I once pestered a friend who knows more about food and wine than any human ought to, about what makes a wine good. I was living in
San Francisco and making regular trips to Napa and Sonoma and feeling woefully out of my depth. “A good wine is one you like,” he said. It took a number of years of living and getting more comfortable with myself before I could recognize the truth in that. 

Of course, the wine I’ve liked best was a prized 1955 La Tache I sipped at that friend’s house. And perhaps I liked that wine best not just because it was incredible, but also because I was 23 and had never tasted anything like it, and because I had it at my friend’s house the night he said the funniest thing I’ve ever heard him say, the first fun night after my father died. We bring so much to the literal table, so much expectation and memory and emotion. 
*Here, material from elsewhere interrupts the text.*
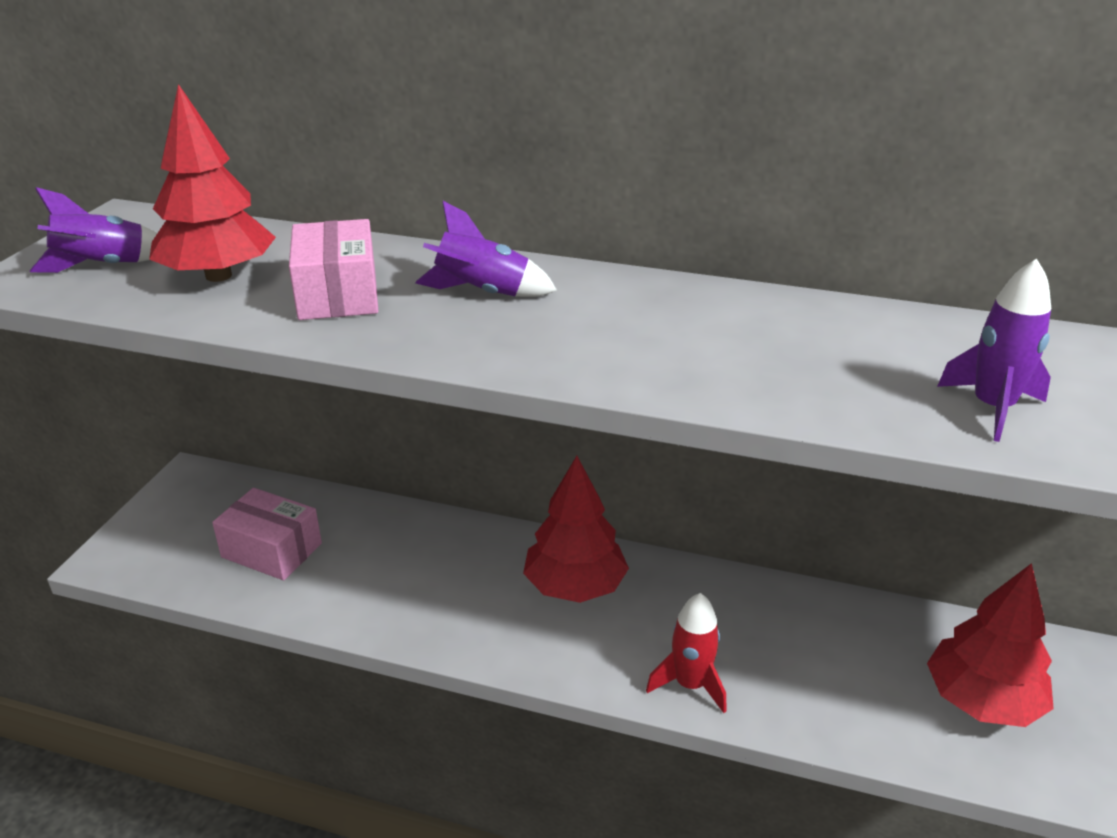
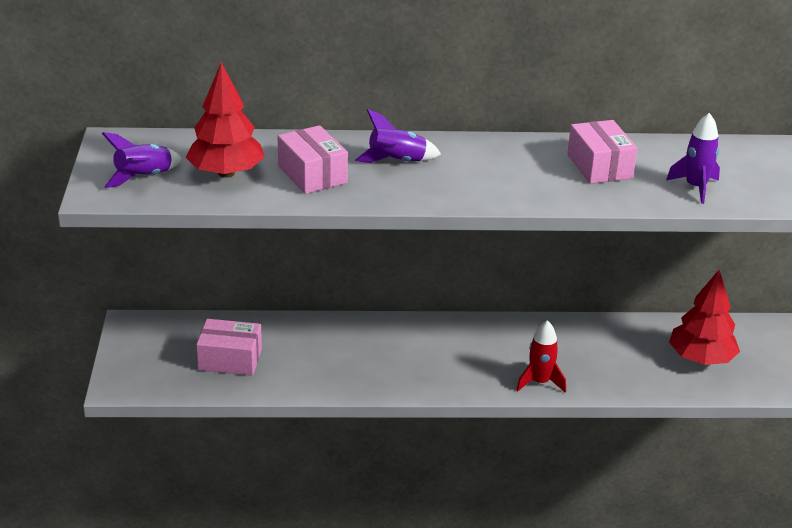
camera: 20 degrees left, 0 degrees up
(575, 586) = (444, 343): red tree -> none
(820, 345) = (599, 166): none -> pink box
I liked the Blonde Bombshell, but didn’t find a bottle I loved in Grapevine. That was okay. I’d gone to the wineries and vineyards mostly in search of a feeling. I wanted a cask’s rough nap and to be in the presence of something being made. I wanted the smell of dirt and the curl of grape wood. I wanted the thin stem of a glass, to drink something I’d never tasted before. People sometimes give Texas wines a hard time, but we enjoyed a lot of what we tasted. Which, according to my expert friend, means we found a few good wines.